#### The input
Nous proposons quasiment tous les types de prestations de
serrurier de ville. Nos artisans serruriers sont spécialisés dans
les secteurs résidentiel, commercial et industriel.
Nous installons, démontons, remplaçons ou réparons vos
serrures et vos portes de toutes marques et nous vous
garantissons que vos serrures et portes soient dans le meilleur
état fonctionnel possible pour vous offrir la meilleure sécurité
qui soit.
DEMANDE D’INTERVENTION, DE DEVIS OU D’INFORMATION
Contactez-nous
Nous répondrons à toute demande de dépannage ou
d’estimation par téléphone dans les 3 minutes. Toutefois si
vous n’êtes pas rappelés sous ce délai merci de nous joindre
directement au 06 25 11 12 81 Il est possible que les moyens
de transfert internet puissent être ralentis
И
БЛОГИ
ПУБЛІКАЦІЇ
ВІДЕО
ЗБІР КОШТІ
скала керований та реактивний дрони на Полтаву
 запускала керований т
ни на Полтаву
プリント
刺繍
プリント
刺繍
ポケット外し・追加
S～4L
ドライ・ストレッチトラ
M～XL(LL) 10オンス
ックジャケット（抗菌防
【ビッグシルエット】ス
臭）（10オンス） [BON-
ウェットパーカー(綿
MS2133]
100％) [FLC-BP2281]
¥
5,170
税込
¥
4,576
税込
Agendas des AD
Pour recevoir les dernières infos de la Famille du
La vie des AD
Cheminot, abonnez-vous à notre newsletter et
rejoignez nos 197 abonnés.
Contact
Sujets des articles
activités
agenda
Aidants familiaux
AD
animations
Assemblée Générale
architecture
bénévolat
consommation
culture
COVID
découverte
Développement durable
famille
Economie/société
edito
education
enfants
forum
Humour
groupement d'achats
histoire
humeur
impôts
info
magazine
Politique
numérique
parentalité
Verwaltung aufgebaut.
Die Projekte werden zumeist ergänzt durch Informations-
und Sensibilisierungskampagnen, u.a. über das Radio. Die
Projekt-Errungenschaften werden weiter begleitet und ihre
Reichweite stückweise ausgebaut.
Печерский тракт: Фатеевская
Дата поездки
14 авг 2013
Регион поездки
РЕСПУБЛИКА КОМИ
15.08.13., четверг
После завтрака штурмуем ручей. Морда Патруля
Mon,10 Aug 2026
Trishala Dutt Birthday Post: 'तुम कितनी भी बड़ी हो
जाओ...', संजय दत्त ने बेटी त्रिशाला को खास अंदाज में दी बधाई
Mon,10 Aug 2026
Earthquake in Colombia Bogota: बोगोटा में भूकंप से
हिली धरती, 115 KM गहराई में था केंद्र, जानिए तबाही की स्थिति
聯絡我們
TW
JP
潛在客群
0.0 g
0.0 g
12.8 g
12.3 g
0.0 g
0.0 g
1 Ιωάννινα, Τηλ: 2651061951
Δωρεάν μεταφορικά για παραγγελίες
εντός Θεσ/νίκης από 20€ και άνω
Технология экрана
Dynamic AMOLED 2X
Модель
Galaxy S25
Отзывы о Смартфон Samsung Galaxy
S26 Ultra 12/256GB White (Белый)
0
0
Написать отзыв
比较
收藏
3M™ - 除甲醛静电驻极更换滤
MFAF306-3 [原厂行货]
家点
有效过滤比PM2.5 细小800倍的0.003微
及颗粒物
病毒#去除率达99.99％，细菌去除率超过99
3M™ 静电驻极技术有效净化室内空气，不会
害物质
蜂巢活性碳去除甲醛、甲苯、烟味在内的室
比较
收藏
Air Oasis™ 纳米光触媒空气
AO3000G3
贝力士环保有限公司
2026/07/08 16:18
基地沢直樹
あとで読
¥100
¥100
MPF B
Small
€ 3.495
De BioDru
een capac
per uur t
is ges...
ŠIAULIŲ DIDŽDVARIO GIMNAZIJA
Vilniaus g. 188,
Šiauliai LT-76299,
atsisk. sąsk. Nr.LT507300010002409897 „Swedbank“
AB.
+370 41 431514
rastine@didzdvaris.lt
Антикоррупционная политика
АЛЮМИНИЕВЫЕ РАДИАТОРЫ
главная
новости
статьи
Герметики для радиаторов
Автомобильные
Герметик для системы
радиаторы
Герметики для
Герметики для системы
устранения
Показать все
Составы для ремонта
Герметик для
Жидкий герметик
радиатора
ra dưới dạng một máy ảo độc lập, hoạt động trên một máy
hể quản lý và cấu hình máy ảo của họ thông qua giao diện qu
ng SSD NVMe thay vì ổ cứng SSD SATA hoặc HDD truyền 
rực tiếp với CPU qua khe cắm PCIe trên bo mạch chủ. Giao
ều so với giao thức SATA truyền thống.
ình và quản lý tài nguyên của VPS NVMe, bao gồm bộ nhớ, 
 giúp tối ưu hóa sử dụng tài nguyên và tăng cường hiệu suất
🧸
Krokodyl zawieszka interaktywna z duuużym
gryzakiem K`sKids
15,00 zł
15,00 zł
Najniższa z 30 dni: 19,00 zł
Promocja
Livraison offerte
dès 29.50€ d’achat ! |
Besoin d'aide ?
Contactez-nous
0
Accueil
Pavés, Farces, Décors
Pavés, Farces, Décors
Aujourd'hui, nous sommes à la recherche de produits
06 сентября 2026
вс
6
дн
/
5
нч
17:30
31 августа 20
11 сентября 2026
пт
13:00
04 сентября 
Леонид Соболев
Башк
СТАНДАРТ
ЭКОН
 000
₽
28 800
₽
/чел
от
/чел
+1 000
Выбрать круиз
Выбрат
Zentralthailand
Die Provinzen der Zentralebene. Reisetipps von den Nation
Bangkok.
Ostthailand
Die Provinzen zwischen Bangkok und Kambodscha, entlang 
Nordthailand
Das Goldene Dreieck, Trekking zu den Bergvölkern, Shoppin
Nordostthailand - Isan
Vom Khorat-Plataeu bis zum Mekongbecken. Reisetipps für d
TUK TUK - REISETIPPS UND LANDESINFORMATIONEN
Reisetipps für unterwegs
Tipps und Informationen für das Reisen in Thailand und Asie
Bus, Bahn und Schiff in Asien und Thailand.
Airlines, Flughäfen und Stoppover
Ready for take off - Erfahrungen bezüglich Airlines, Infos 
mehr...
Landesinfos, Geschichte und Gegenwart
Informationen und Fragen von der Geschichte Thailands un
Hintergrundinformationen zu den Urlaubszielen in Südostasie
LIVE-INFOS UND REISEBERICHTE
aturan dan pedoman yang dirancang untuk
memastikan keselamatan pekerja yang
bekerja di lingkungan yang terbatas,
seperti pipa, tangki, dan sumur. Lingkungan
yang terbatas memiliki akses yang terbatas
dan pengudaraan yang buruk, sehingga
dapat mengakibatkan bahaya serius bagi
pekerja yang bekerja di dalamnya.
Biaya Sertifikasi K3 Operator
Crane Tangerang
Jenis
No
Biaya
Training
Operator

#### Directive
Set down, word for word and with no other lines, the listing from the line marked by "pekerja yang bekerja di dalamnya." through its final line.

#### Answer to this exercise
pekerja yang bekerja di dalamnya.
Biaya Sertifikasi K3 Operator
Crane Tangerang
Jenis
No
Biaya
Training
Operator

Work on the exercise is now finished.